Closed rugabunda closed 1 year ago
Source where people complained about his before, some say it did not work on xp but it worked on vista-10 for a time https://forums.malwarebytes.com/topic/187485-sbie-mbae/ https://www.wilderssecurity.com/threads/malwarebytes-anti-exploit-and-emet.360912/#post-2347627
I thought originally sandboxie was blocking mbae because mbae was not reporting them in the log. however, when enabling strict CFG exploit protections for vivaldi, vivaldi loaded in the sandbox, but crashed outside the sandbox... meaning sandboxie appears to be breaking Windows-Defender exploit protections. If my observations are correct, I am not sure then which is wiser, ditching sandboxie or ditching the latest cutting edge exploit protections.
Update:
1a. When strict CFG exploit protections for vivaldi is disabled, mbae loads when sandboxie is disabled; 1b. If sandboxie is enabled, mbae does not work in vivaldi.
2a. When strict CFG exploit protections for vivaldi is enabled and sandboxie DISABLED, vivaldi crashes, 2b but when sandboxie is enabled Vivaldi loads without mbae protections.
mbae offers software based protections not yet adopted by Windows 10 or non Intel CPUs' (ROP) so, fixing this would be quite useful.
@DavidXanatos, what do you think is safer? Firefox with Exploit Protections, or Sandboxie with broken Exploit protections?
I think in the end the question is if you assume that CFG and or mbae really block all possible exploit vectors. If you assume that is the case you don't need Sandboxie.
If you however assume that while they are cutting edge and fancy and so on but not all encumbering, that is there are still ways to find an exploit. Using Sandboxie instead is imho better as its a secondary fully independent layer of protection.
Also about that mbae promises like ROP protection, I would be very surprised if that would work reliably without eider hardware support or being done by the compiler when building. Its probably better than nothign but simply not really reliable. If you could made it reliable imho windows defender would already have it.
One more question if you lave CFG and sandboxie enabled does it work well together?
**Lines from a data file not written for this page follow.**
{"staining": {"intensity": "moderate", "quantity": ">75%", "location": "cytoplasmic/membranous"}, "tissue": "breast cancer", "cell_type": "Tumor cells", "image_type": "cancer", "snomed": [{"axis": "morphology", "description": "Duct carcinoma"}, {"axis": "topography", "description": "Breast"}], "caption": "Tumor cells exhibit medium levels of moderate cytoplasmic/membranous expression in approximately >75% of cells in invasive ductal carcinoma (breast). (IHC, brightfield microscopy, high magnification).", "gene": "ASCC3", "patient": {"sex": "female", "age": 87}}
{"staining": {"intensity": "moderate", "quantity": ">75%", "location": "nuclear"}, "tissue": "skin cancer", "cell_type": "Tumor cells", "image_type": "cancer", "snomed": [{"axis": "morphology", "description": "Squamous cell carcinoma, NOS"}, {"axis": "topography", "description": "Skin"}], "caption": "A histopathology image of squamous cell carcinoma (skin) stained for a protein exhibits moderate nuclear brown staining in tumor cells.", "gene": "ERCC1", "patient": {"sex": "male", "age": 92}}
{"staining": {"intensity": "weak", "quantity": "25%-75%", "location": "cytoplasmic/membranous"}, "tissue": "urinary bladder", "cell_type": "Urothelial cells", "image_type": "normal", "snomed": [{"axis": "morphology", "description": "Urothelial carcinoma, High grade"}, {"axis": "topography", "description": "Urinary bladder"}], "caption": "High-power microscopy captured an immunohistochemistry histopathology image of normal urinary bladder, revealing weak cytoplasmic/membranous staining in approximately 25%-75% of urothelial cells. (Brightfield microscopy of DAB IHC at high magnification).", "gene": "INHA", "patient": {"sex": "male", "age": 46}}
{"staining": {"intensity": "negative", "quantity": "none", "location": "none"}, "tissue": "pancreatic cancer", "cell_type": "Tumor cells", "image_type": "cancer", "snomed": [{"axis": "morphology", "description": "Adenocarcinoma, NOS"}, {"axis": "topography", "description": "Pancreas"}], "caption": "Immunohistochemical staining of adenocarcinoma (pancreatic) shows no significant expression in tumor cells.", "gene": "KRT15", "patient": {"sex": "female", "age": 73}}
@DavidXanatos its better to have all of the security capabilities than to make all of them pointless because of one weakness. Exploits are becoming easier and easier in this manner, you just scan and there it finds the weakest link in the chain.
@DavidXanatos, I believe windows defender may have it, type Get-ProcessMitigation -System, its not visible in the window GUI however.
Just wondering because if viruses can simply bypass sandboxie easily with inadequate exploit protections in place, then it defeats the whole purpose.
maybe this requires Tiger Lake hardware?
Get-ProcessMitigation -System
Override EnableRopStackPivot : False
EnableRopCallerCheck : NOTSET
EnableRopSimExec : NOTSET
Ok i see these are actually already in the GUI, they just do not preface it with the name "ROP"
One more question if you lave CFG and sandboxie enabled does it work well together?
CFG is on by default for all programs, and yes for firefox, but it does not work with sandboxed firefox. it does not appear to cause any instability or other problems.
Sandboxie service has CF Guard, but not firefox, or vlc when they operate inside of sandboxie
I have only seen these so far in sandboxie, I noticed many crashdumps appearing with validate heap integrity on by default.
Sbiesvc.exe FAILURE_BUCKET_ID: SOFTWARE_NX_FAULT_c0000005_ntdll.dll!RtlUserThreadStart ERROR_CODE: (NTSTATUS) 0xc0000005 - The instruction at 0x%p referenced memory at 0x%p. The memory could not be %s.
This happens to dozens of programs every day.
Do you have any recommendations for manual enhancement to Sandboxie windows exploit protections?
Most exploit mitigations are working fine, except CFG, even when enabled, this does not work. And strict CFG breaks firefox in sandboxie. Prefer system32 images is enabled in some firefox processes inside sandboxie.
Inside sandboxie
outside sandboxie
https://docs.microsoft.com/en-us/windows/win32/secbp/control-flow-guard
How Can I Enable CFG?
In most cases, there is no need to change source code. All you have to do is add an option to your Visual Studio 2015 project, and the compiler and linker will enable CFG.
The simplest method is to navigate to Project | Properties | Configuration Properties | C/C++ | Code Generation and choose Yes (/guard:cf) for Control Flow Guard.
cfg property in visual studio
Alternatively, add /guard:cf to Project | Properties | Configuration Properties | C/C++ | Command Line | Additional Options (for the compiler) and /guard:cf to Project | Properties | Configuration Properties | Linker | Command Line | Additional Options (for the linker).
well it looks like sandboxie itself is compatible with cfguard, but what about sandboxed applications? how to get that to work
Why this bug closed? In fact, I hope sandboxed process have as more as possible exploit mitigations, because they're another security layer.
I noted that any browser that runs in sandboxie is not protected by mbae; please add this functionality.
Thank you, you are doing a great job.